Visiting six summers ago I looked on aghast as transports of foreigners were herded through with breakneck efficiency by authoritarian guides with barely a moment to draw breath, let alone organise a meaningful thought. I was left contemplating both the ghastly irony of that spectacle and the inadequacy of such official tours in helping people take on board realities they would sooner shirk - a conclusion confirmed by the sight of same tourists gaily posing for holiday snaps beneath watchtowers.

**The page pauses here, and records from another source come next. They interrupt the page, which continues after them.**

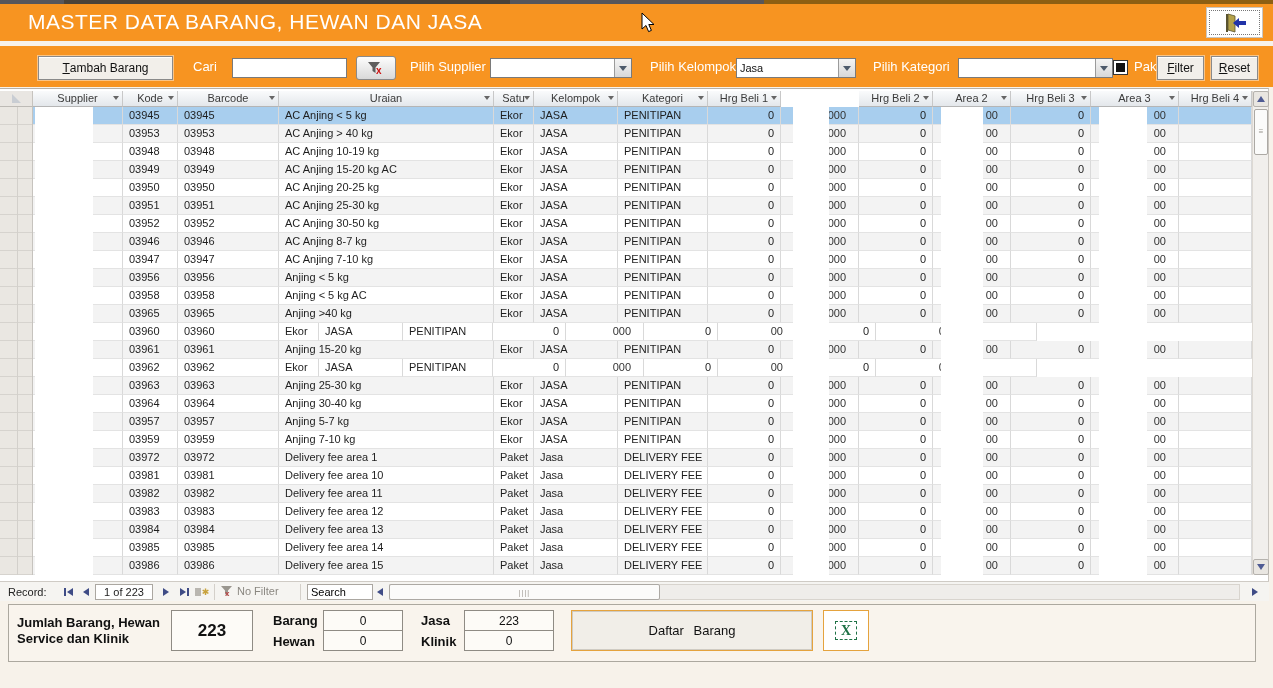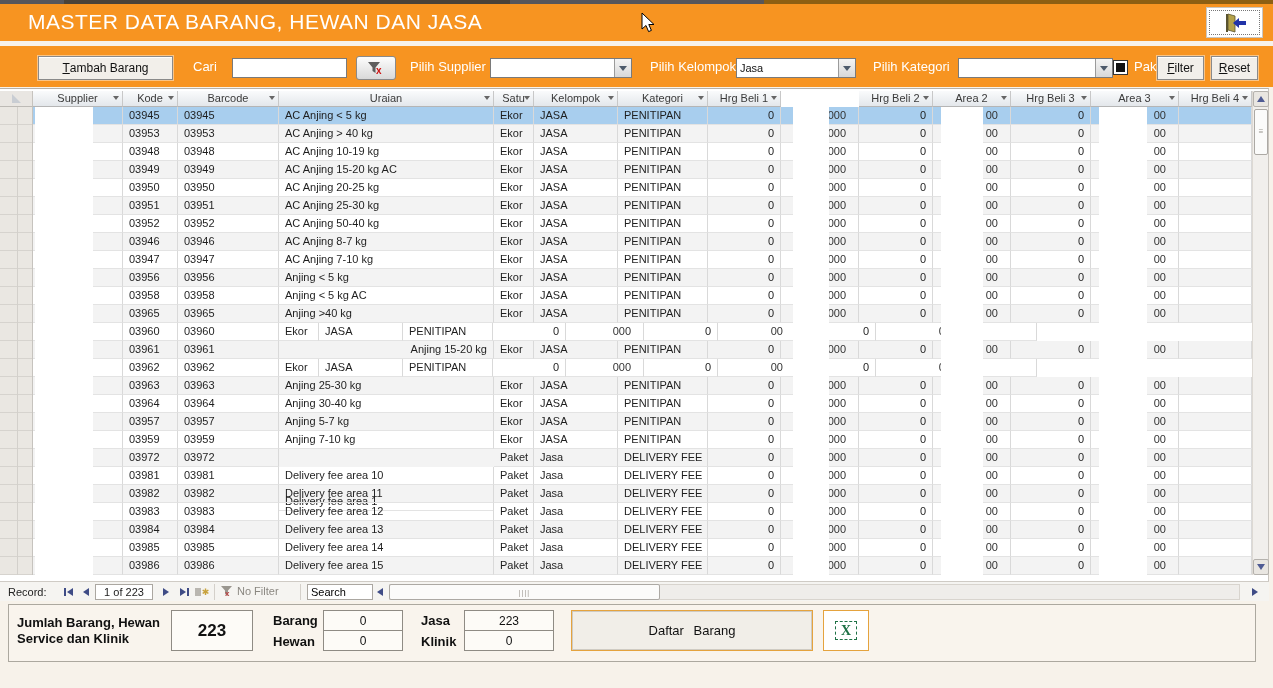--- a/index.html
+++ b/index.html
@@ -291,7 +291,7 @@
         <div class="cell" style="width: 90px;"></div>
         <div class="cell" style="width: 55px;">03952</div>
         <div class="cell" style="width: 101px;">03952</div>
-        <div class="cell" style="width: 215px;">AC Anjing 50-40 kg</div>
+        <div class="cell" style="width: 215px;">AC Anjing 30-50 kg</div>
         <div class="cell" style="width: 40px;">Ekor</div>
         <div class="cell" style="width: 84px;">JASA</div>
         <div class="cell" style="width: 90px;">PENITIPAN</div>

Clearly the passing of the ideological imperative provided by Communism has not prompted the museum authorities to alter their portrayal of Auschwitz primarily as a place of Polish anti-fascist martyrdom rather than the ground-zero of the Nazis' Final Solution. True, Auschwitz I, the location of the museum, was a concentration camp for enemies of the Reich in general, but it was nearby Birkenau and its four gas chamber/crematorium complexes that gave the place its infamy as a place of uniquely Jewish suffering. With first-hand witnesses to the Holocaust fast disappearing, confusion in the way the supposed guardians of the past present it can only encourage those who without more concerted opposition will succeed in eroding truth and memory.

None of this aims to discourage would-be visitors - quite the contrary - but they should make the trip under their own steam to ensure it is rewarding.